(Records from a dataset)
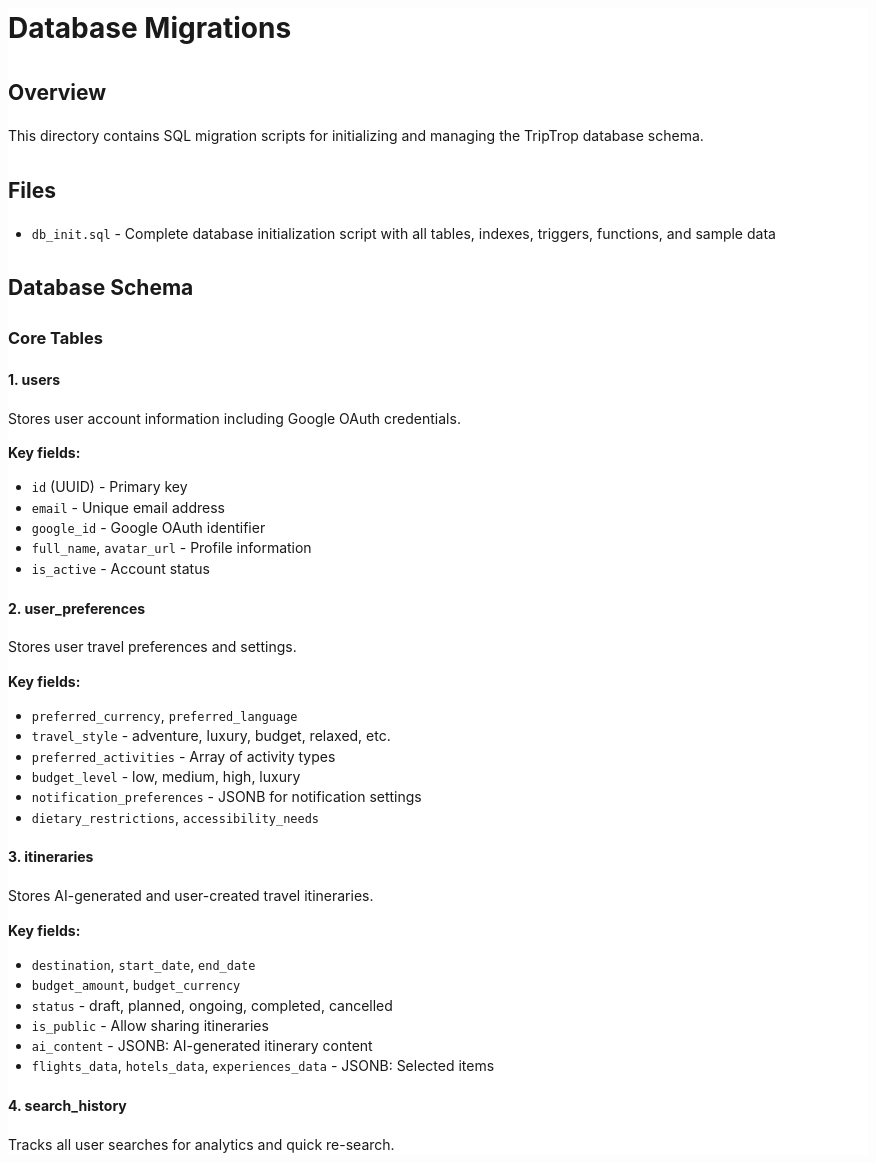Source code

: # Database Migrations

## Overview

This directory contains SQL migration scripts for initializing and managing the TripTrop database schema.

## Files

- `db_init.sql` - Complete database initialization script with all tables, indexes, triggers, functions, and sample data

## Database Schema

### Core Tables

#### 1. **users**
Stores user account information including Google OAuth credentials.

**Key fields:**
- `id` (UUID) - Primary key
- `email` - Unique email address
- `google_id` - Google OAuth identifier
- `full_name`, `avatar_url` - Profile information
- `is_active` - Account status

#### 2. **user_preferences**
Stores user travel preferences and settings.

**Key fields:**
- `preferred_currency`, `preferred_language`
- `travel_style` - adventure, luxury, budget, relaxed, etc.
- `preferred_activities` - Array of activity types
- `budget_level` - low, medium, high, luxury
- `notification_preferences` - JSONB for notification settings
- `dietary_restrictions`, `accessibility_needs`

#### 3. **itineraries**
Stores AI-generated and user-created travel itineraries.

**Key fields:**
- `destination`, `start_date`, `end_date`
- `budget_amount`, `budget_currency`
- `status` - draft, planned, ongoing, completed, cancelled
- `is_public` - Allow sharing itineraries
- `ai_content` - JSONB: AI-generated itinerary content
- `flights_data`, `hotels_data`, `experiences_data` - JSONB: Selected items

#### 4. **search_history**
Tracks all user searches for analytics and quick re-search.

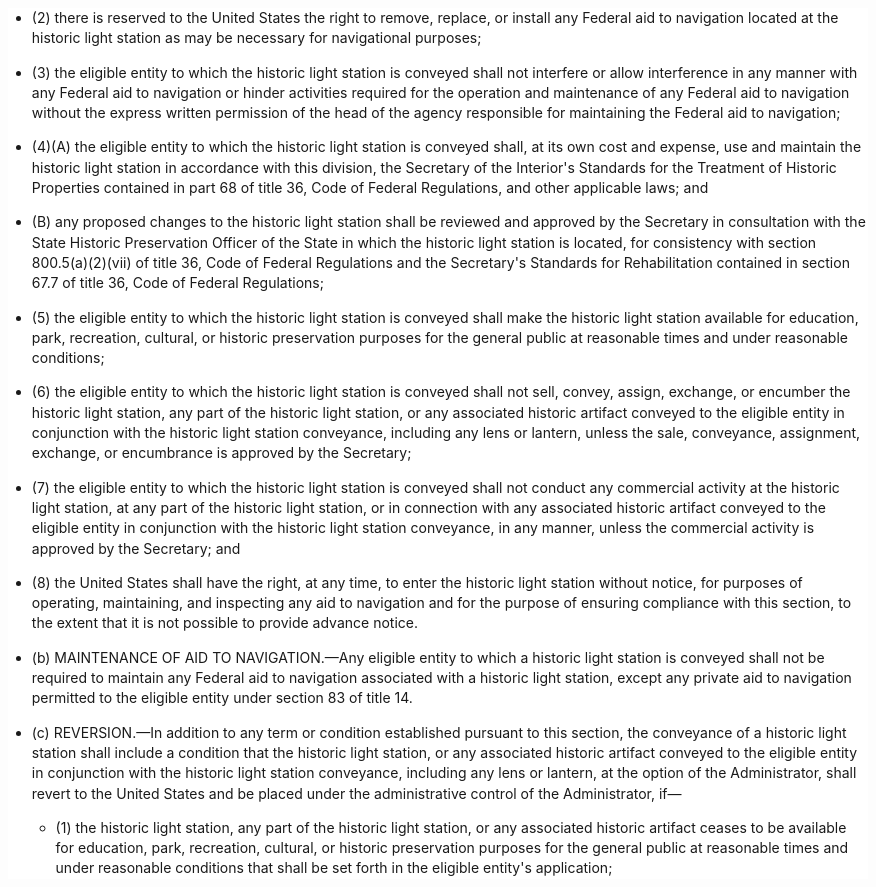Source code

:   * (2) there is reserved to the United States the right to remove, replace, or install any Federal aid to navigation located at the historic light station as may be necessary for navigational purposes;

  * (3) the eligible entity to which the historic light station is conveyed shall not interfere or allow interference in any manner with any Federal aid to navigation or hinder activities required for the operation and maintenance of any Federal aid to navigation without the express written permission of the head of the agency responsible for maintaining the Federal aid to navigation;

  * (4)(A) the eligible entity to which the historic light station is conveyed shall, at its own cost and expense, use and maintain the historic light station in accordance with this division, the Secretary of the Interior's Standards for the Treatment of Historic Properties contained in part 68 of title 36, Code of Federal Regulations, and other applicable laws; and

  * (B) any proposed changes to the historic light station shall be reviewed and approved by the Secretary in consultation with the State Historic Preservation Officer of the State in which the historic light station is located, for consistency with section 800.5(a)(2)(vii) of title 36, Code of Federal Regulations and the Secretary's Standards for Rehabilitation contained in section 67.7 of title 36, Code of Federal Regulations;

  * (5) the eligible entity to which the historic light station is conveyed shall make the historic light station available for education, park, recreation, cultural, or historic preservation purposes for the general public at reasonable times and under reasonable conditions;

  * (6) the eligible entity to which the historic light station is conveyed shall not sell, convey, assign, exchange, or encumber the historic light station, any part of the historic light station, or any associated historic artifact conveyed to the eligible entity in conjunction with the historic light station conveyance, including any lens or lantern, unless the sale, conveyance, assignment, exchange, or encumbrance is approved by the Secretary;

  * (7) the eligible entity to which the historic light station is conveyed shall not conduct any commercial activity at the historic light station, at any part of the historic light station, or in connection with any associated historic artifact conveyed to the eligible entity in conjunction with the historic light station conveyance, in any manner, unless the commercial activity is approved by the Secretary; and

  * (8) the United States shall have the right, at any time, to enter the historic light station without notice, for purposes of operating, maintaining, and inspecting any aid to navigation and for the purpose of ensuring compliance with this section, to the extent that it is not possible to provide advance notice.


* (b) MAINTENANCE OF AID TO NAVIGATION.—Any eligible entity to which a historic light station is conveyed shall not be required to maintain any Federal aid to navigation associated with a historic light station, except any private aid to navigation permitted to the eligible entity under section 83 of title 14.

* (c) REVERSION.—In addition to any term or condition established pursuant to this section, the conveyance of a historic light station shall include a condition that the historic light station, or any associated historic artifact conveyed to the eligible entity in conjunction with the historic light station conveyance, including any lens or lantern, at the option of the Administrator, shall revert to the United States and be placed under the administrative control of the Administrator, if—

  * (1) the historic light station, any part of the historic light station, or any associated historic artifact ceases to be available for education, park, recreation, cultural, or historic preservation purposes for the general public at reasonable times and under reasonable conditions that shall be set forth in the eligible entity's application;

▶ INSTRUCTIONS TO FOLLOW:
Update the records above by replacing "eligible entity" with "qualified entity" wherever it occurs, and change nothing else. Leave the pictures out of your answer.

▶ RESULT:
Source code

: # Database Migrations

## Overview

This directory contains SQL migration scripts for initializing and managing the TripTrop database schema.

## Files

- `db_init.sql` - Complete database initialization script with all tables, indexes, triggers, functions, and sample data

## Database Schema

### Core Tables

#### 1. **users**
Stores user account information including Google OAuth credentials.

**Key fields:**
- `id` (UUID) - Primary key
- `email` - Unique email address
- `google_id` - Google OAuth identifier
- `full_name`, `avatar_url` - Profile information
- `is_active` - Account status

#### 2. **user_preferences**
Stores user travel preferences and settings.

**Key fields:**
- `preferred_currency`, `preferred_language`
- `travel_style` - adventure, luxury, budget, relaxed, etc.
- `preferred_activities` - Array of activity types
- `budget_level` - low, medium, high, luxury
- `notification_preferences` - JSONB for notification settings
- `dietary_restrictions`, `accessibility_needs`

#### 3. **itineraries**
Stores AI-generated and user-created travel itineraries.

**Key fields:**
- `destination`, `start_date`, `end_date`
- `budget_amount`, `budget_currency`
- `status` - draft, planned, ongoing, completed, cancelled
- `is_public` - Allow sharing itineraries
- `ai_content` - JSONB: AI-generated itinerary content
- `flights_data`, `hotels_data`, `experiences_data` - JSONB: Selected items

#### 4. **search_history**
Tracks all user searches for analytics and quick re-search.

Source code

:   * (2) there is reserved to the United States the right to remove, replace, or install any Federal aid to navigation located at the historic light station as may be necessary for navigational purposes;

  * (3) the qualified entity to which the historic light station is conveyed shall not interfere or allow interference in any manner with any Federal aid to navigation or hinder activities required for the operation and maintenance of any Federal aid to navigation without the express written permission of the head of the agency responsible for maintaining the Federal aid to navigation;

  * (4)(A) the qualified entity to which the historic light station is conveyed shall, at its own cost and expense, use and maintain the historic light station in accordance with this division, the Secretary of the Interior's Standards for the Treatment of Historic Properties contained in part 68 of title 36, Code of Federal Regulations, and other applicable laws; and

  * (B) any proposed changes to the historic light station shall be reviewed and approved by the Secretary in consultation with the State Historic Preservation Officer of the State in which the historic light station is located, for consistency with section 800.5(a)(2)(vii) of title 36, Code of Federal Regulations and the Secretary's Standards for Rehabilitation contained in section 67.7 of title 36, Code of Federal Regulations;

  * (5) the qualified entity to which the historic light station is conveyed shall make the historic light station available for education, park, recreation, cultural, or historic preservation purposes for the general public at reasonable times and under reasonable conditions;

  * (6) the qualified entity to which the historic light station is conveyed shall not sell, convey, assign, exchange, or encumber the historic light station, any part of the historic light station, or any associated historic artifact conveyed to the qualified entity in conjunction with the historic light station conveyance, including any lens or lantern, unless the sale, conveyance, assignment, exchange, or encumbrance is approved by the Secretary;

  * (7) the qualified entity to which the historic light station is conveyed shall not conduct any commercial activity at the historic light station, at any part of the historic light station, or in connection with any associated historic artifact conveyed to the qualified entity in conjunction with the historic light station conveyance, in any manner, unless the commercial activity is approved by the Secretary; and

  * (8) the United States shall have the right, at any time, to enter the historic light station without notice, for purposes of operating, maintaining, and inspecting any aid to navigation and for the purpose of ensuring compliance with this section, to the extent that it is not possible to provide advance notice.


* (b) MAINTENANCE OF AID TO NAVIGATION.—Any qualified entity to which a historic light station is conveyed shall not be required to maintain any Federal aid to navigation associated with a historic light station, except any private aid to navigation permitted to the qualified entity under section 83 of title 14.

* (c) REVERSION.—In addition to any term or condition established pursuant to this section, the conveyance of a historic light station shall include a condition that the historic light station, or any associated historic artifact conveyed to the qualified entity in conjunction with the historic light station conveyance, including any lens or lantern, at the option of the Administrator, shall revert to the United States and be placed under the administrative control of the Administrator, if—

  * (1) the historic light station, any part of the historic light station, or any associated historic artifact ceases to be available for education, park, recreation, cultural, or historic preservation purposes for the general public at reasonable times and under reasonable conditions that shall be set forth in the qualified entity's application;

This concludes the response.